(Saved data entries)

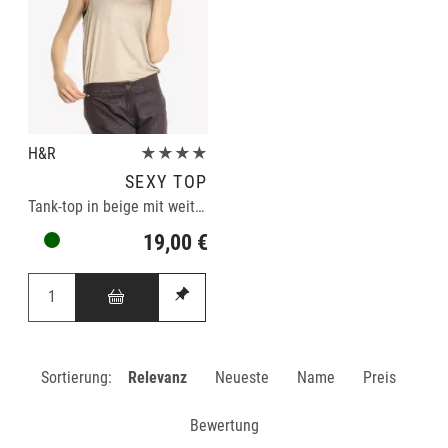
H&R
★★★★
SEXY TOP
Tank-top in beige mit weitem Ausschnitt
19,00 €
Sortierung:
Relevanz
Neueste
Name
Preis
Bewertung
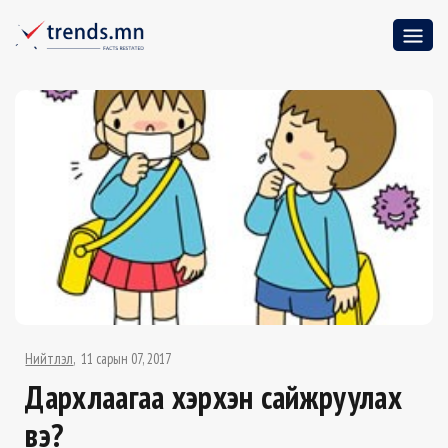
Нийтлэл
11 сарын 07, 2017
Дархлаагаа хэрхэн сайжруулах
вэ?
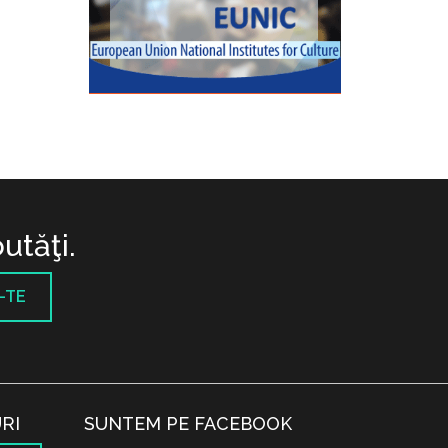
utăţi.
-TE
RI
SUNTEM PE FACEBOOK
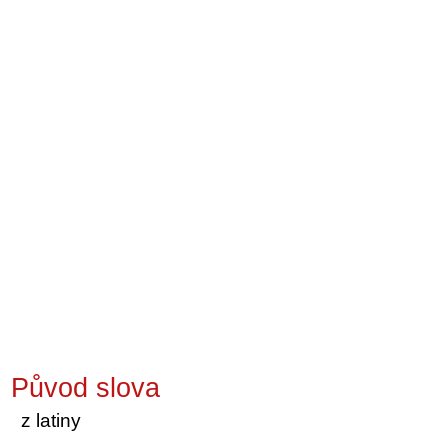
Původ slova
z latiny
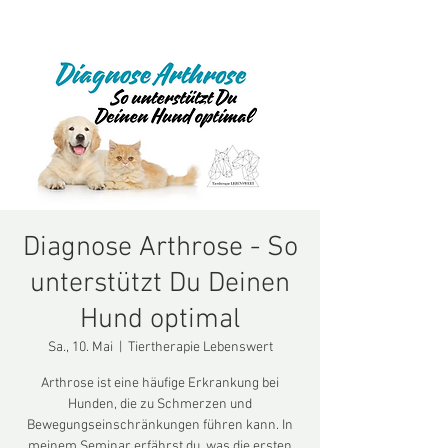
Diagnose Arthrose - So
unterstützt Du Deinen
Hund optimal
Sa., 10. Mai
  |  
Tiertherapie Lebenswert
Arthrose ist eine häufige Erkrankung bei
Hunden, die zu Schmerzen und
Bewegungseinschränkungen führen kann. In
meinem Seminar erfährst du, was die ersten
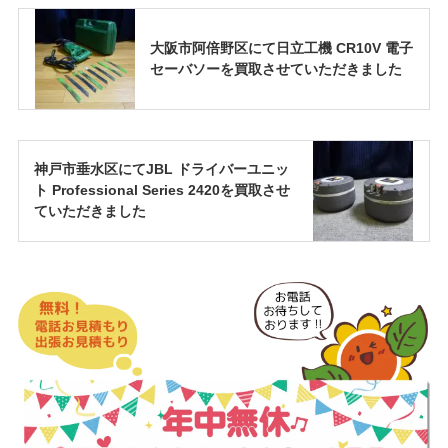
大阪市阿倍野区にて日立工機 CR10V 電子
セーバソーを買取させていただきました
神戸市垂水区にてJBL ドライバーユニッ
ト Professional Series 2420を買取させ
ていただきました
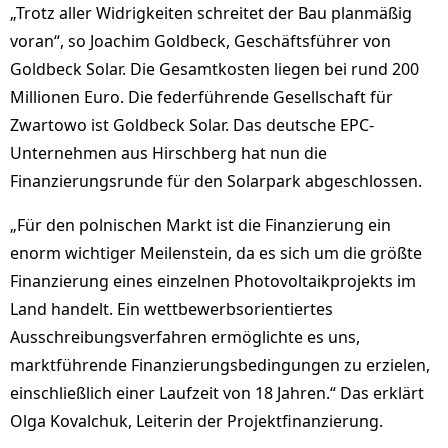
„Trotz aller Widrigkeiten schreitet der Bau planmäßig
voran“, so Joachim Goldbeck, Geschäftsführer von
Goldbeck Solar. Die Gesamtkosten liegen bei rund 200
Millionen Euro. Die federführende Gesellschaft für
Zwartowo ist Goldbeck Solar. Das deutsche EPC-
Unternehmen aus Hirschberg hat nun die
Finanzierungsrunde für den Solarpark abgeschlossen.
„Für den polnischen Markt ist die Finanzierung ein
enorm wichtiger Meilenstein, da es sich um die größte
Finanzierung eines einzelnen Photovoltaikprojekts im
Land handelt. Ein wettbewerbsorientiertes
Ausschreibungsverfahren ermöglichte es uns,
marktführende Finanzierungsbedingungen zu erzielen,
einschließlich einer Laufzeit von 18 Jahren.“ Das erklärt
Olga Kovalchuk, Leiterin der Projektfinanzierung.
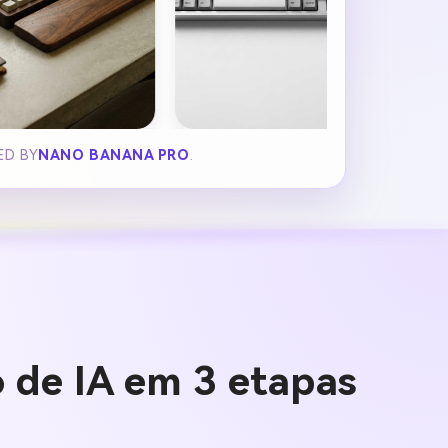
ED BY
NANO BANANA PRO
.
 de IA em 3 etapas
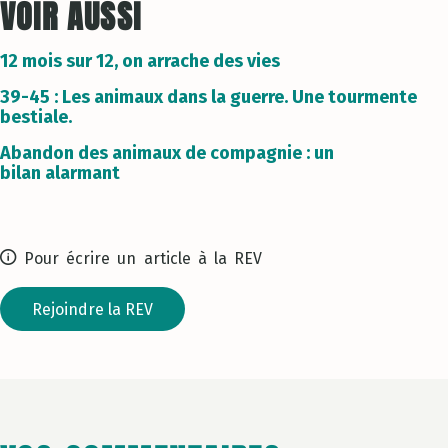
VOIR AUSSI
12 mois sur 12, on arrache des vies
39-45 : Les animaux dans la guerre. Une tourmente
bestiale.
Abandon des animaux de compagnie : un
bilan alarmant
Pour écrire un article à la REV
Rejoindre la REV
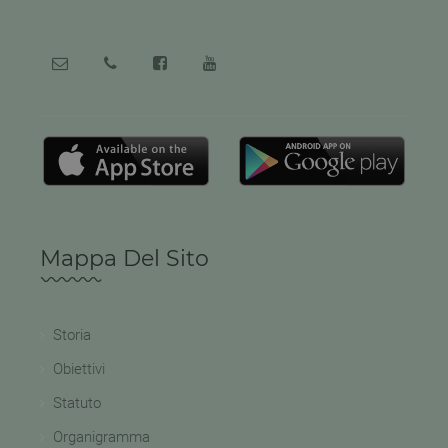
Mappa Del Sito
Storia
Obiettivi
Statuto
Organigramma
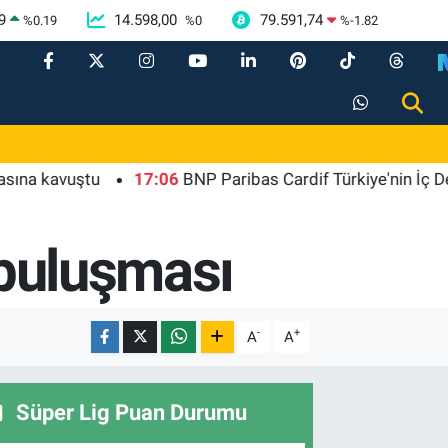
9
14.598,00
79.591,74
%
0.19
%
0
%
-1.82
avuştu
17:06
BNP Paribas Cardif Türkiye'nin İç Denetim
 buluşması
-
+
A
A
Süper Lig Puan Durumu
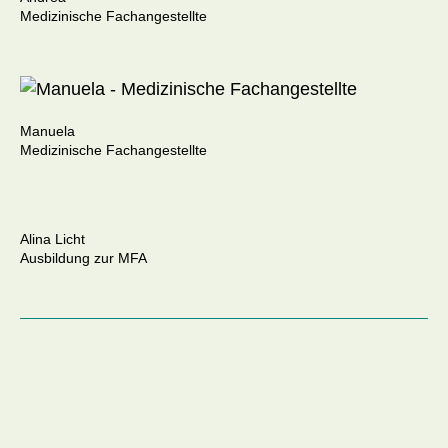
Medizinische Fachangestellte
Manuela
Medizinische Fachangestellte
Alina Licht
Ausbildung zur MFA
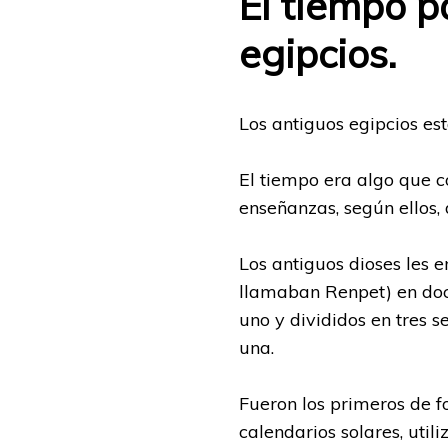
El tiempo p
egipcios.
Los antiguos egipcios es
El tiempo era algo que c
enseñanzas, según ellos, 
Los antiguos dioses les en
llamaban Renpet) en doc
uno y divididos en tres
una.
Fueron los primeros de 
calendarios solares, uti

EXERCISE REQUIREMENTS:
Copy word for word the part of the records that opens with the line containing "Diagnose Arthrose - So" and closes with the line containing "meinem Seminar erfährst du, was die ersten", including both of those lines.

OUTPUT FOR THIS TASK:
Diagnose Arthrose - So
unterstützt Du Deinen
Hund optimal
Sa., 10. Mai
  |  
Tiertherapie Lebenswert
Arthrose ist eine häufige Erkrankung bei
Hunden, die zu Schmerzen und
Bewegungseinschränkungen führen kann. In
meinem Seminar erfährst du, was die ersten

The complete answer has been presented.